A colleague dropped some code on me and asked why applying a semi-transparent mask to images was so slow. Apparently it was written by a “strong algorithm engineer” from another team. Here it is:

 1
 2
 3
 4
 5
 6
 7
 8
 9
10
11
12
13
14
15
16
17
18
19
20
21
22
23
24
# -*- coding: utf-8 -*-
import numpy as np
import os
import cv2

def put_mask(img_path, output_fold):
    image = cv2.imread(r'E:\testdemo.jpg')
    bbox1 = [72, 41, 208, 330]
    bbox2 = [100, 80, 248, 334]
    zeros1 = np.zeros((image.shape), dtype=np.uint8)
    zeros2 = np.zeros((image.shape), dtype=np.uint8)
    zeros_mask1 = cv2.rectangle(zeros1, (bbox1[0], bbox1[1]), (bbox1[2], bbox1[3]), color=(0, 0, 255), thickness=-1)
    zeros_mask2 = cv2.rectangle(zeros2, (bbox2[0], bbox2[1]), (bbox2[2], bbox2[3]), color=(0, 255, 0), thickness=-1)
    zeros_mask = np.array((zeros_mask1 + zeros_mask2))
    try:
        alpha = 1    # opacity of the original image
        beta = 0.5   # opacity of the mask layer
        gamma = 0
        # blend original image with mask
        mask_img = cv2.addWeighted(image, alpha, zeros_mask, beta, gamma)
        cv2.imwrite(os.path.join(output_fold, 'mask_img.jpg'), mask_img)
    except:
        print('error')
    put_mask(img_path='107.jpg', output_fold=r'E:\output')

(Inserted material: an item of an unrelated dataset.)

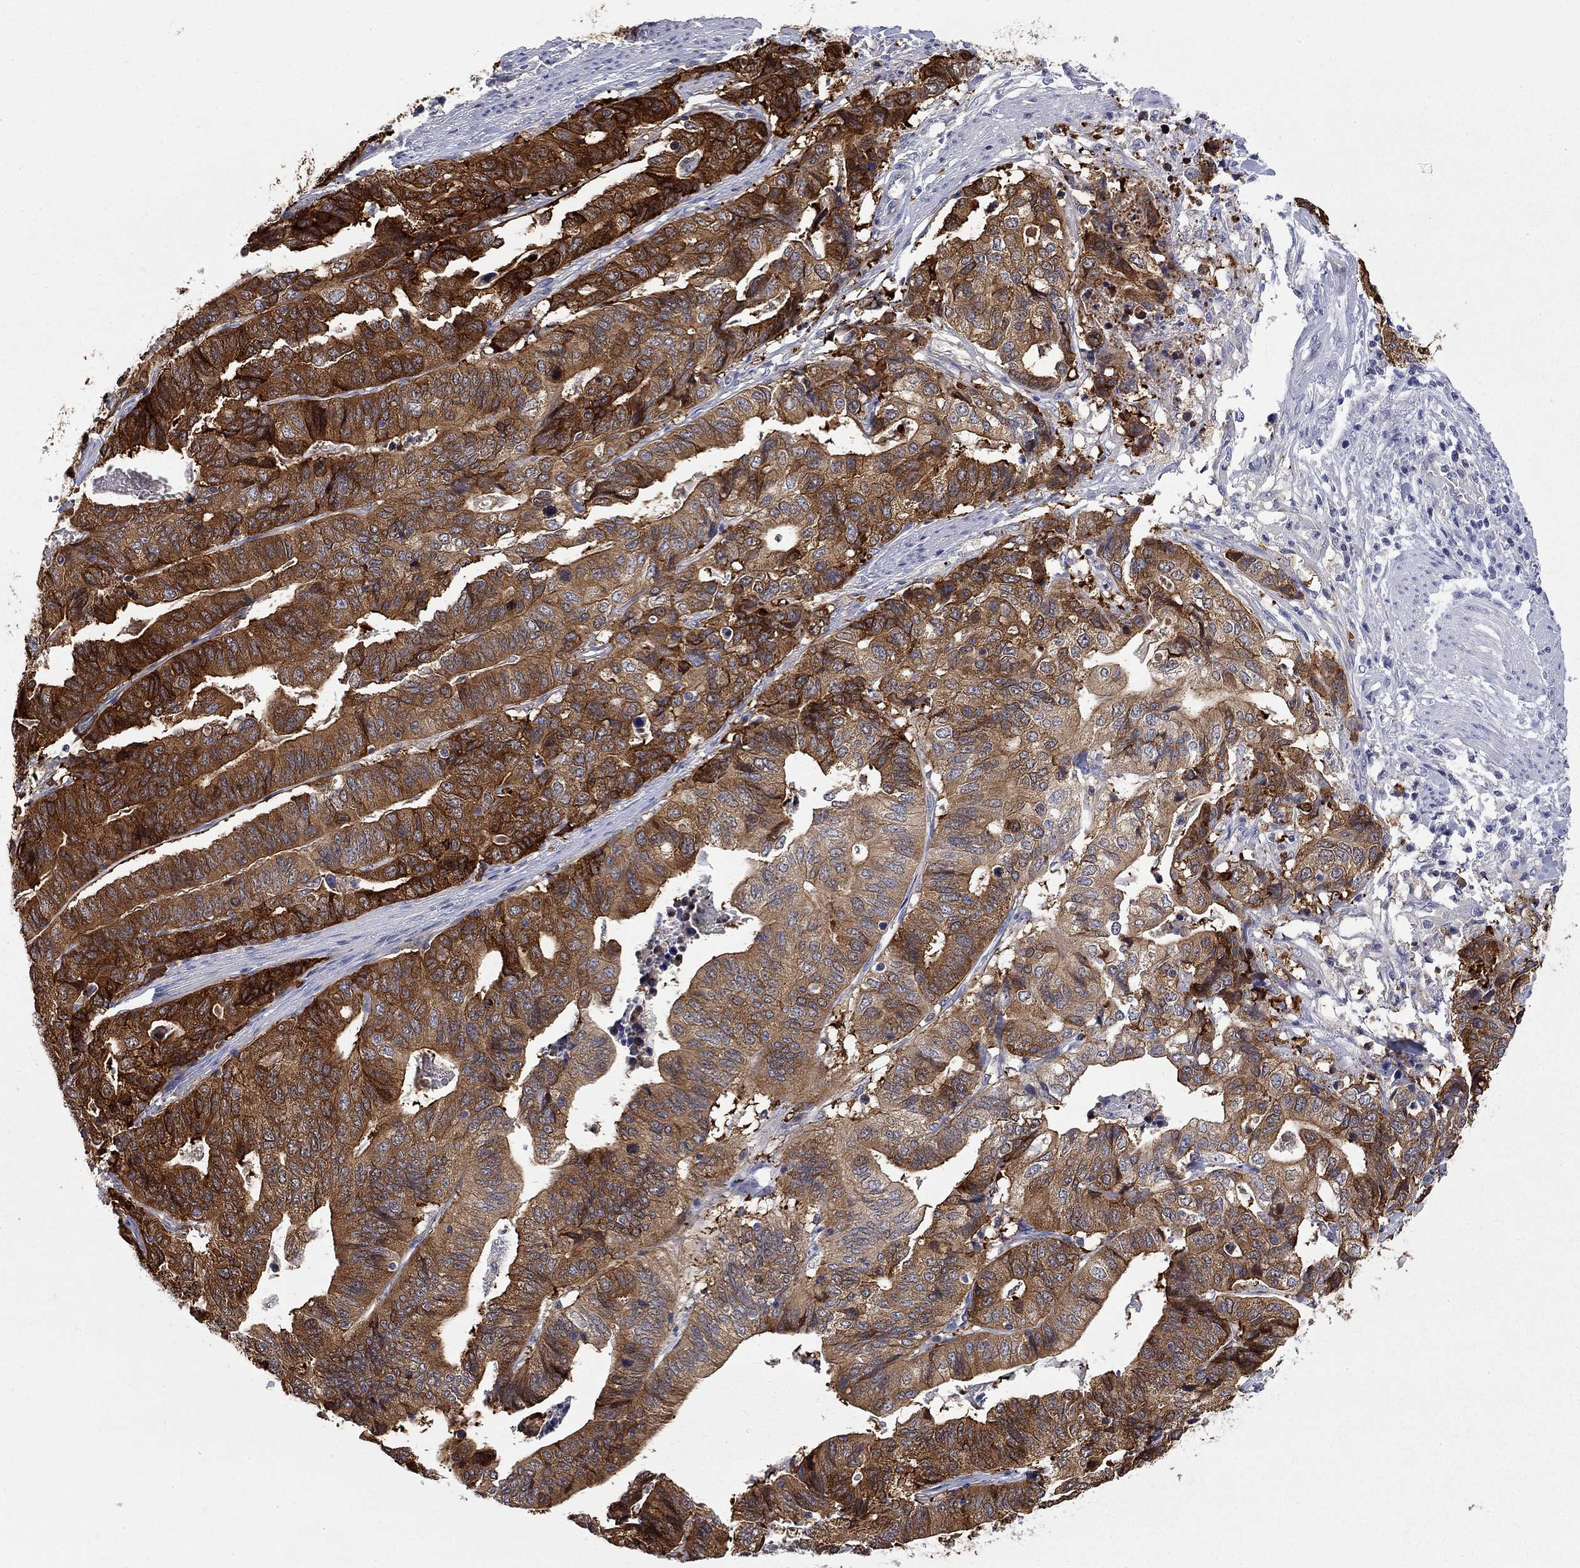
{"staining": {"intensity": "strong", "quantity": ">75%", "location": "cytoplasmic/membranous"}, "tissue": "stomach cancer", "cell_type": "Tumor cells", "image_type": "cancer", "snomed": [{"axis": "morphology", "description": "Adenocarcinoma, NOS"}, {"axis": "topography", "description": "Stomach, upper"}], "caption": "Protein staining of stomach cancer (adenocarcinoma) tissue exhibits strong cytoplasmic/membranous positivity in about >75% of tumor cells. (IHC, brightfield microscopy, high magnification).", "gene": "GALNT8", "patient": {"sex": "female", "age": 67}}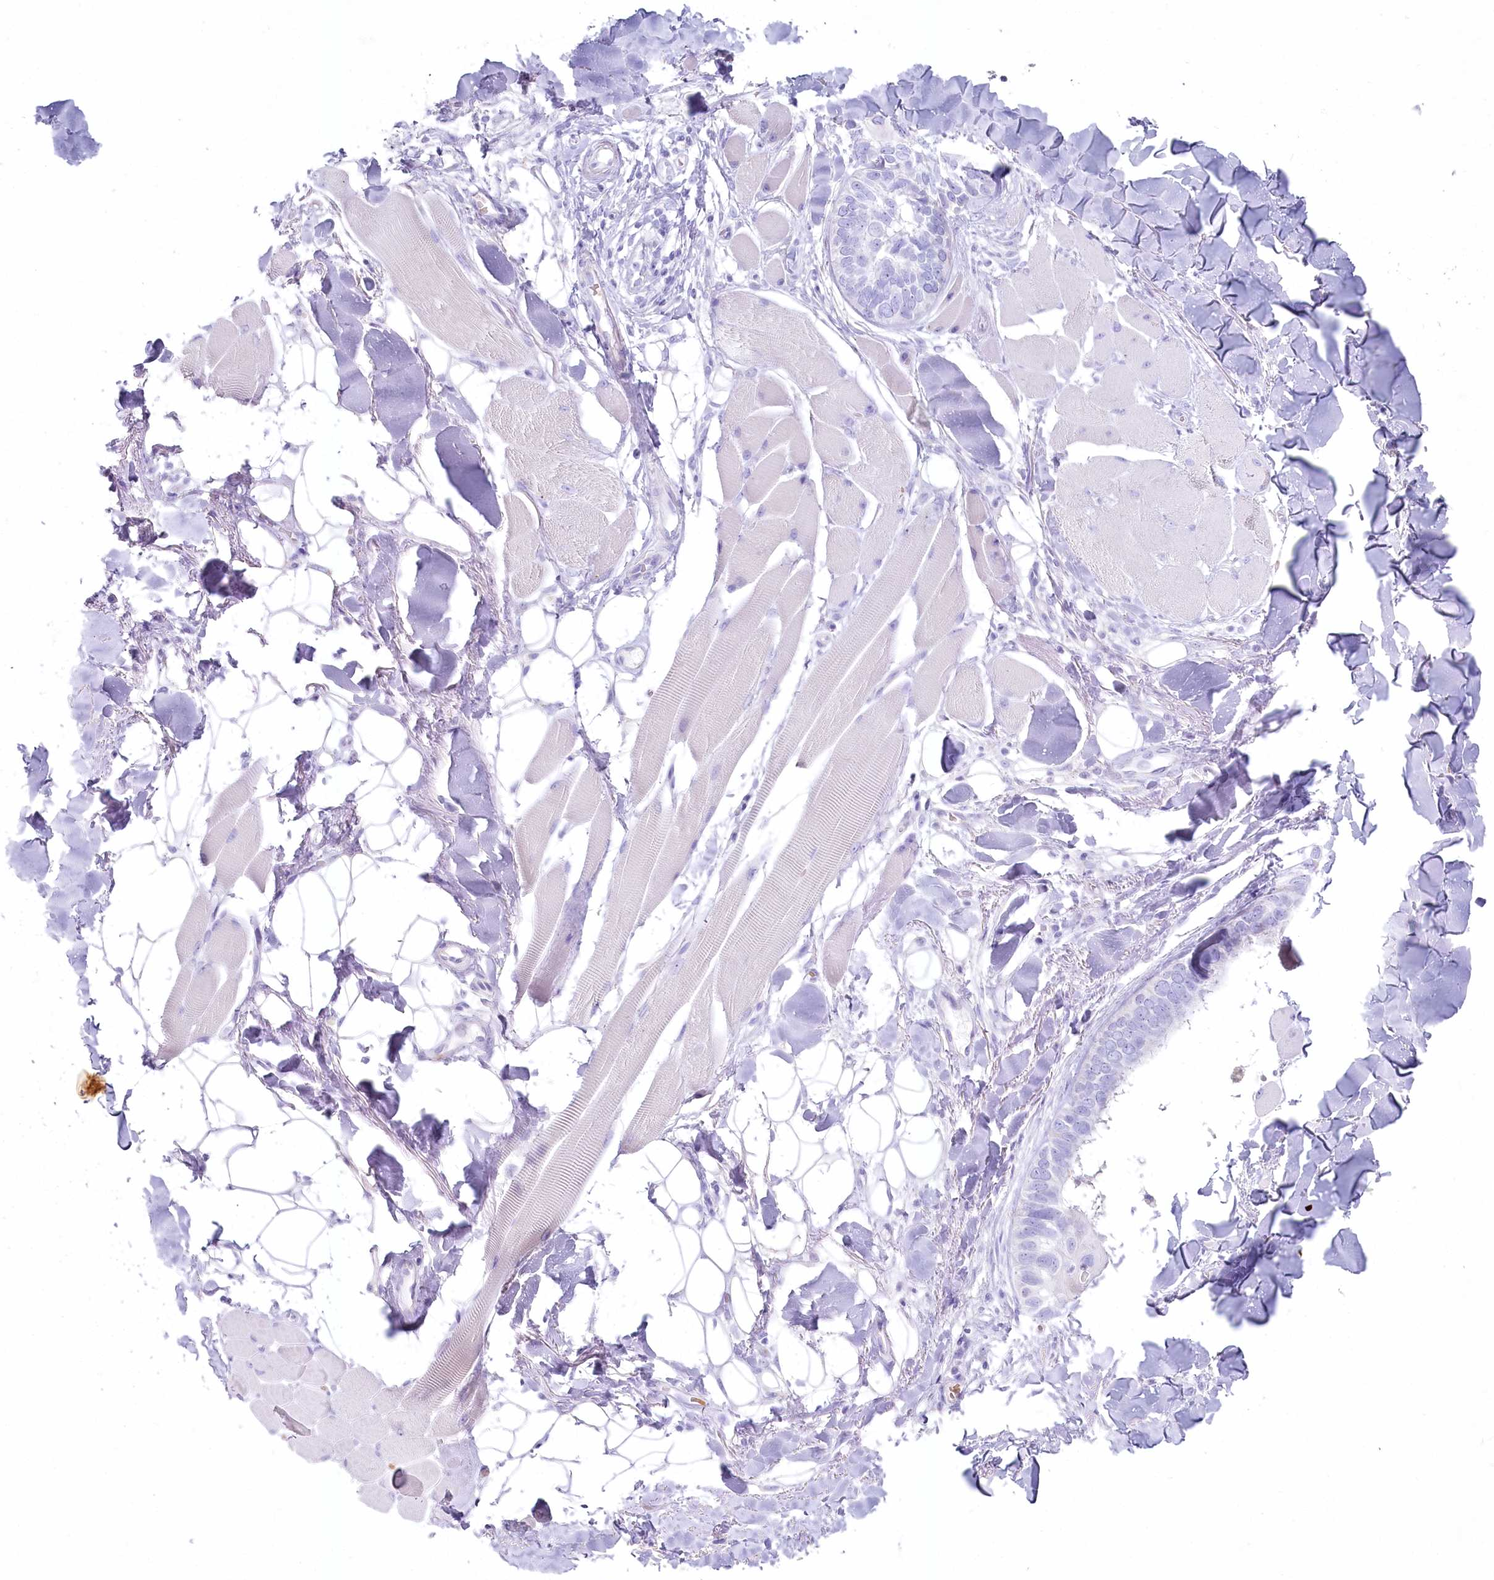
{"staining": {"intensity": "negative", "quantity": "none", "location": "none"}, "tissue": "skin cancer", "cell_type": "Tumor cells", "image_type": "cancer", "snomed": [{"axis": "morphology", "description": "Basal cell carcinoma"}, {"axis": "topography", "description": "Skin"}], "caption": "This histopathology image is of skin cancer (basal cell carcinoma) stained with IHC to label a protein in brown with the nuclei are counter-stained blue. There is no expression in tumor cells.", "gene": "IFIT5", "patient": {"sex": "male", "age": 62}}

My first reaction: this is pretty careless. Python is easy to write — that’s true — but that doesn’t mean anything goes.

The problem is obvious: the mask is blown up to the full image size before calling addWeighted. addWeighted is already not the fastest operation; doing it on a full-resolution frame when your mask is tiny makes it much worse. Why not blend only the small bounding-box region and copy it back?

Here’s the fix — this isn’t even an algorithm, it’s just basic engineering intuition: process fewer pixels.

 1
 2
 3
 4
 5
 6
 7
 8
 9
10
11
12
13
14
15
16
17
18
19
20
# -*- coding: utf-8 -*-
import cv2 as cv

def combine_two_color_images(image1, image2):
    masklayer, background = image1.copy(), image2.copy()
    masklayer_height = masklayer.shape[0]
    masklayer_width  = masklayer.shape[1]
    alpha = 0.5
    # blend only the region of interest, not the whole frame
    blended_portion = cv.addWeighted(
        masklayer,
        alpha,
        background[:masklayer_height, :masklayer_width, :],
        1 - alpha,
        0,
        background,
    )
    background[:masklayer_height, :masklayer_width, :] = blended_portion
    cv.imshow('composited image', background)
    cv.waitKey(10000)

The result was dramatically faster — the sluggishness completely disappeared.

Why? Our mask is typically 200×200 pixels; the source image is 1960×1080. That’s roughly a 50× difference in pixel count per operation. Multiply that by tens of thousands of images processed per hour, and a 50× per-frame inefficiency becomes very significant in aggregate.

Write code that respects efficiency. End of rant.